Tarefas a cumprir
1. Diga se cada afirmação abaixo está de acordo com o trecho do documento. Responda sim ou não e cite as palavras exatas do trecho que decidem a questão. (a) Quem salvou a lavoura foi o STJ. (b) No Rio Grande do Sul, uma juíza ouviu uma testemunha por telefone, no viva-voz. (c) A culpa é atribuída ao MP e ao Poder Judiciário.
2. Reproduza, por favor, a parte do trecho do documento que se abre com as palavras que contêm "Mas, ministra —" e se fecha com "em Minas abalada...".

Mas, ministra — permito acrescentar uma vez mais —, parece que muita gente da
(cara) máquina da justiça se preocupou com uma “bobagem dessas”. Do delegado ao
promotor, deste ao MPF junto ao STJ, o próprio STJ e o MPF junto ao STF. Quem
salvou a lavoura foi o STF. Portanto, muita gente considerou essa “bobagem”
como um perigo abstrato que colocou em risco a segurança e a paz social de
Minas Gerais. Fico imaginando a segurança e a paz pública em Minas abalada...
Imagem a cena.
Depois
nos queixamos da crise. A dogmática jurídica brasileira é um queijo suíço. Cheinha
de furos (explico isso porque dia desses um leitor perguntou porque eu dissera
que a dogmática é um queijo suíço). Mas a culpa não é do MP ou do Poder
Judiciário. A culpa deve ser dividida. Entre muita gente. Muita. Com esses
cursos jurídicos que temos, formando um enorme contingente de pessoas com baixa
preparação, que leem literatura de baixa qualidade (predominam nos cursos[2] e
cursinhos livros simplificadores, que até coachings sem formação jurídica podem
utilizar e cobrar lições por whatsapp), tanta gente escrevendo livro
prêt-a-porter, prêt-a-penser e prêt-a-parler (crime ecológico?), concursos quiz
shows, o que podemos esperar do presente e do futuro? De um modo ou de outro,
esse imaginário vai se tornando dominante.
Voltando
ao caso, a pergunta que não pode calar: como é possível que um caso desses vá
até à Suprema Corte? Mais: como é possível que o guardião dos direitos dos
cidadãos — o MP — se esforce para buscar a condenação de uma pessoa por uma
“bobagem dessas” (sic), inclusive sustentando, inconstitucionalmente, a
inversão do ônus da prova? Sim, aqui o mais grave nem é a condenação por parte
do STJ. Mais grave é a inversão do ônus da prova. Quem ensina ou ensinou que o
processo penal admite inversão do ônus probatório? Ah, sim. Já sei. Há muitos —
muitos — livros que são usados nas faculdades e nos cursinhos e que estão nas
bancadas de fóruns e tribunais que “ensinam” (ainda) isso. Claro: por trás disso
está a velha verdade real.
Não
tenho mais o que dizer sobre isso. E sobre a crise do Direito brasileiro. De um
lado, há uma desobediência civil por parte de membros do judiciário em não
cumprir o novo Código de Processo Civil (um juiz federal em Juiz de Fora (MG)
disse, face a face com a OAB de lá, semana passada, que o Tribunal Regional
Federal não cumpriria o CPC); de outro, prova ilícita sendo naturalizada,
desobediência tabula rasa da lei das interceptações, conduções coercitivas sem
qualquer aviso ao investigado e, como viram, inversão do ônus da prova. No Rio
Grande do Sul, uma juíza ouviu uma testemunha por telefone, no viva-voz. Em
processo criminal. Notícia ruim: fiz uma pesquisa nos 27 tribunais da federação
— em todos eles ainda há, nos casos de furto, porte de armas e munição e
tráfico de entorpecentes, a aplicação da inversão do ônus da prova.

Material reunido

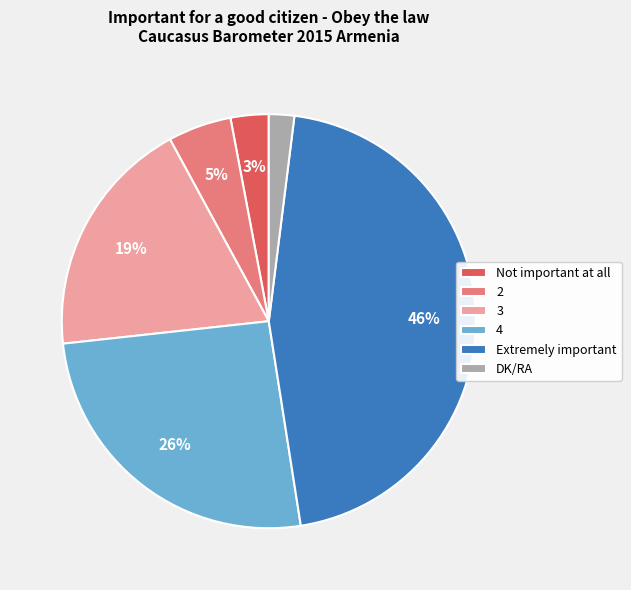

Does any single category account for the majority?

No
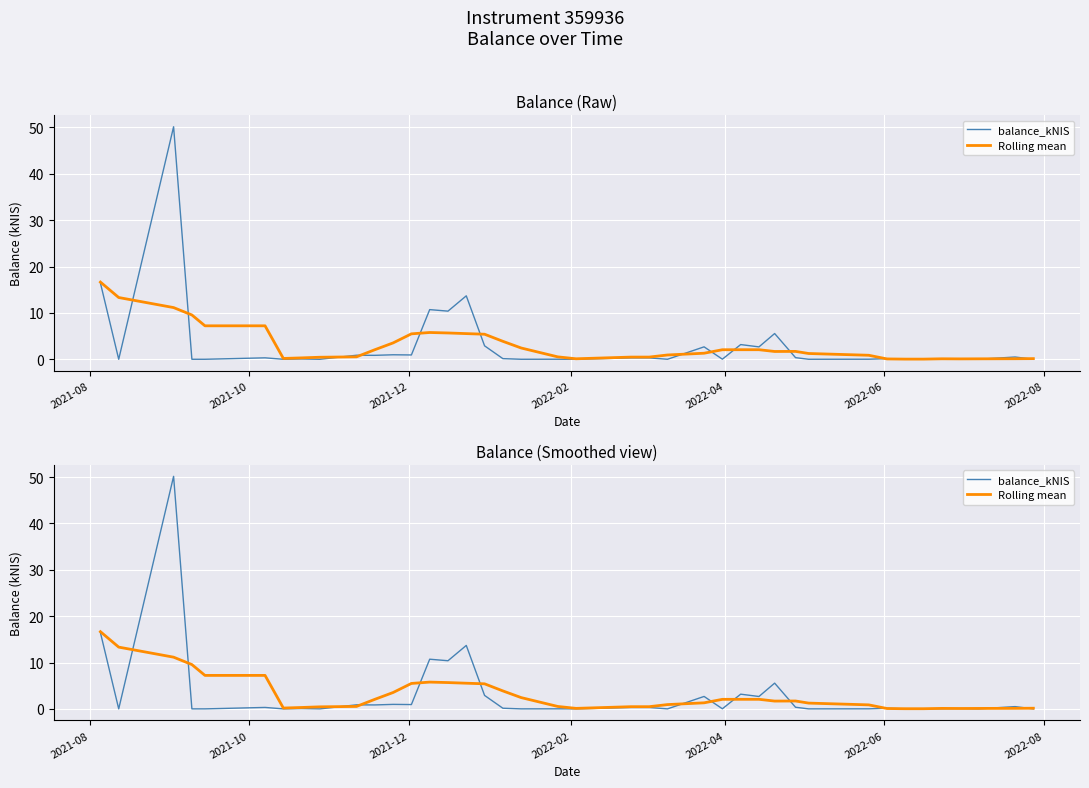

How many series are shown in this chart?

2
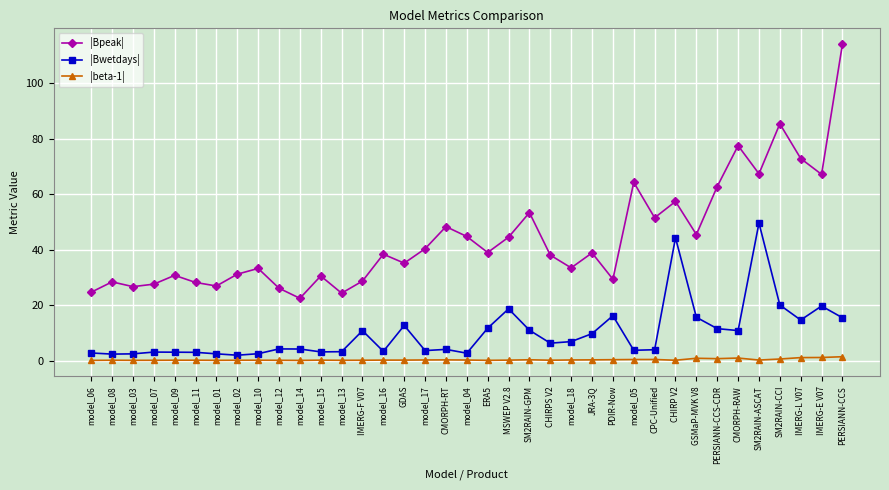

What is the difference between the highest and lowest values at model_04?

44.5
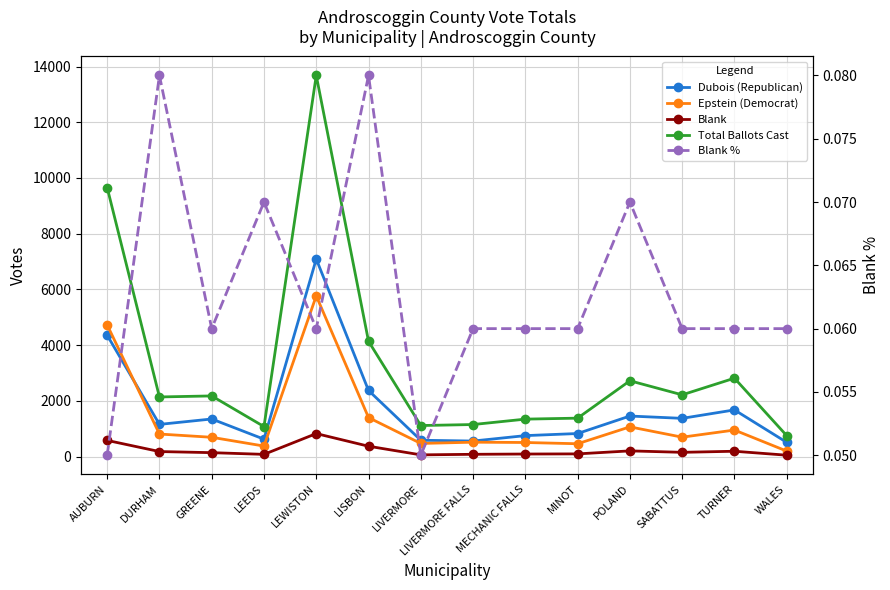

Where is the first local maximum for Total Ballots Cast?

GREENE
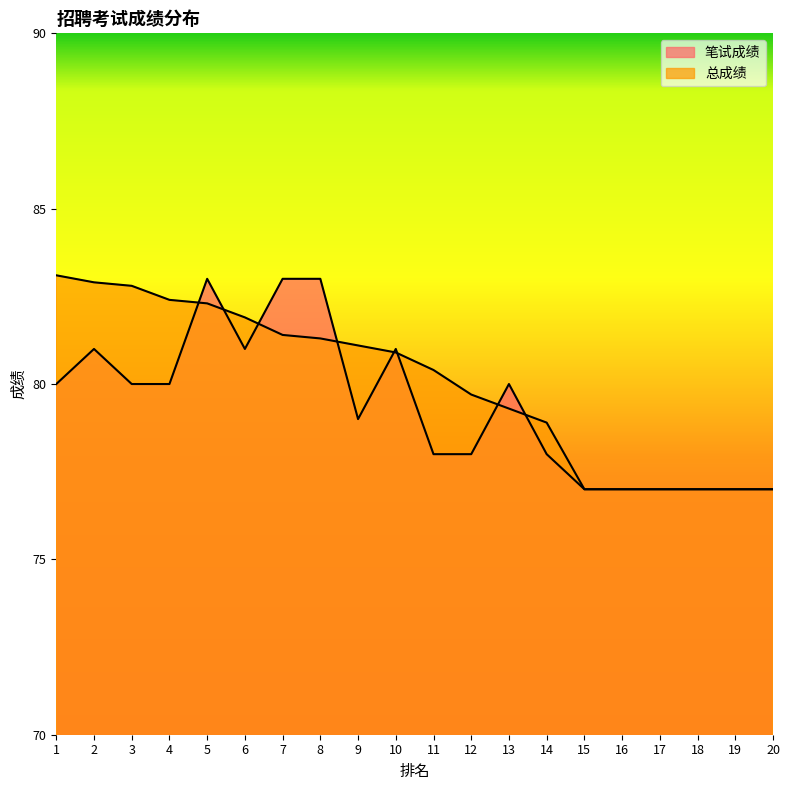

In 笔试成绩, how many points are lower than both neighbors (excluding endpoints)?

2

* * *

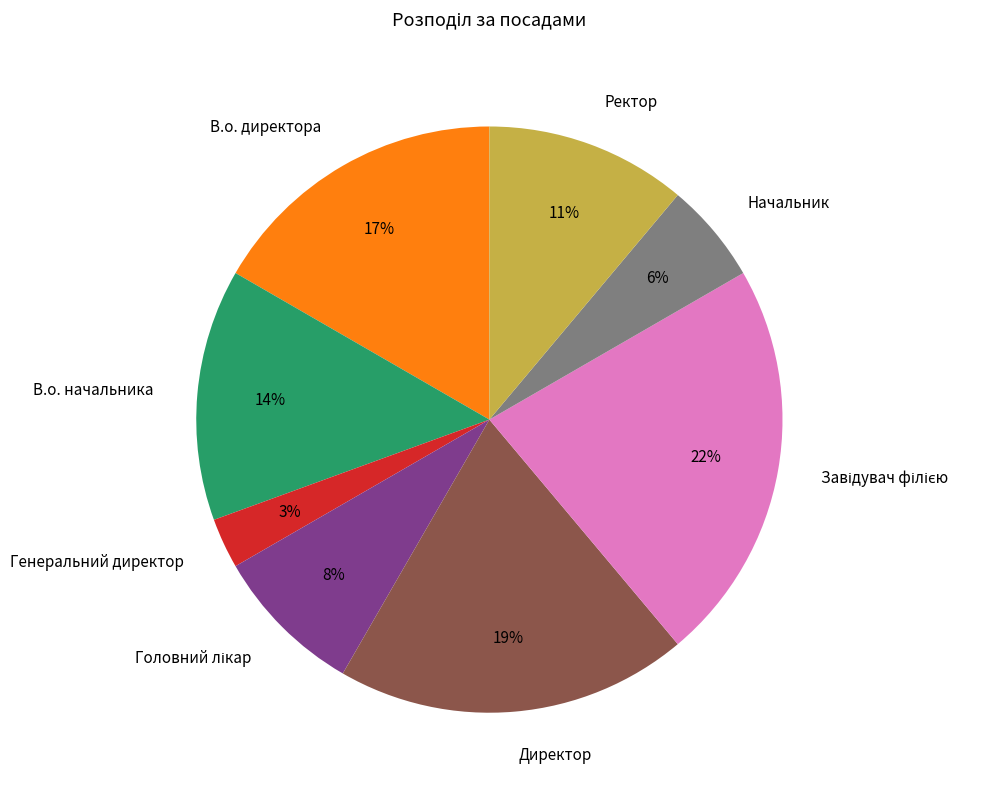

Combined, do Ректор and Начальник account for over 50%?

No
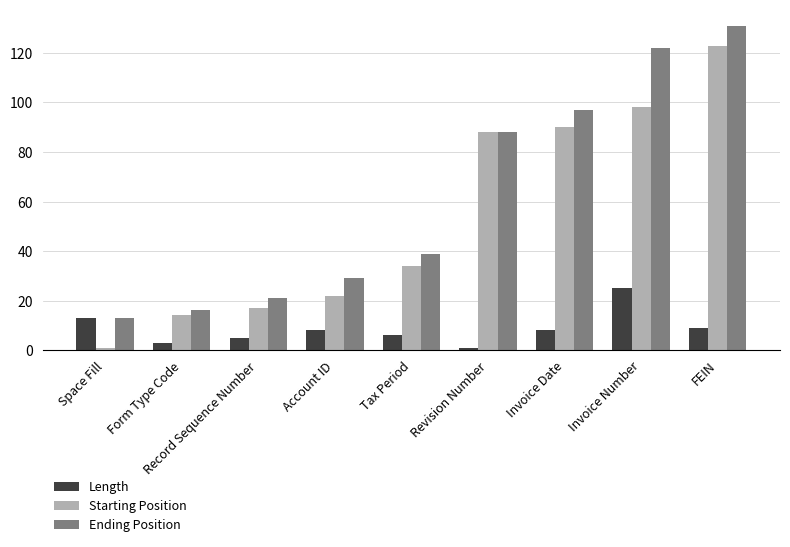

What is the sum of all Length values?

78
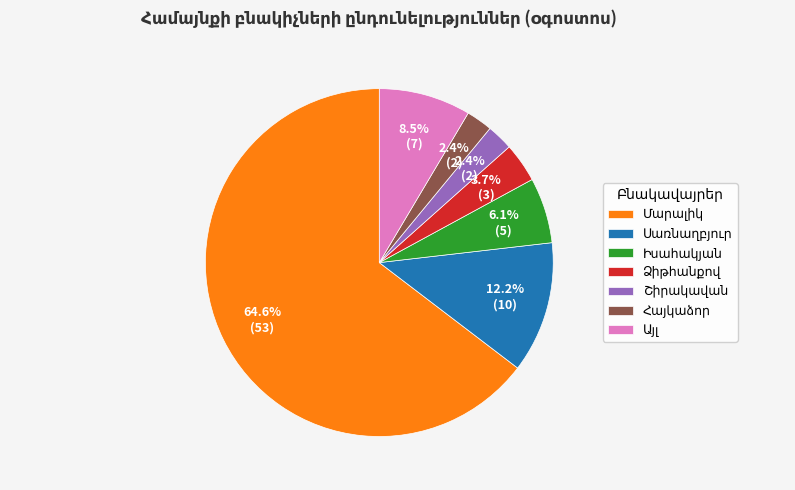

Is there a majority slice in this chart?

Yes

Respostas das atividades
1.
(a) Não: "Quem salvou a lavoura foi o STF."
(b) Sim: "No Rio Grande do Sul, uma juíza ouviu uma testemunha por telefone, no viva-voz."
(c) Não: "Mas a culpa não é do MP ou do Poder Judiciário. A culpa deve ser dividida."

2.
Mas, ministra — permito acrescentar uma vez mais —, parece que muita gente da
(cara) máquina da justiça se preocupou com uma “bobagem dessas”. Do delegado ao
promotor, deste ao MPF junto ao STJ, o próprio STJ e o MPF junto ao STF. Quem
salvou a lavoura foi o STF. Portanto, muita gente considerou essa “bobagem”
como um perigo abstrato que colocou em risco a segurança e a paz social de
Minas Gerais. Fico imaginando a segurança e a paz pública em Minas abalada...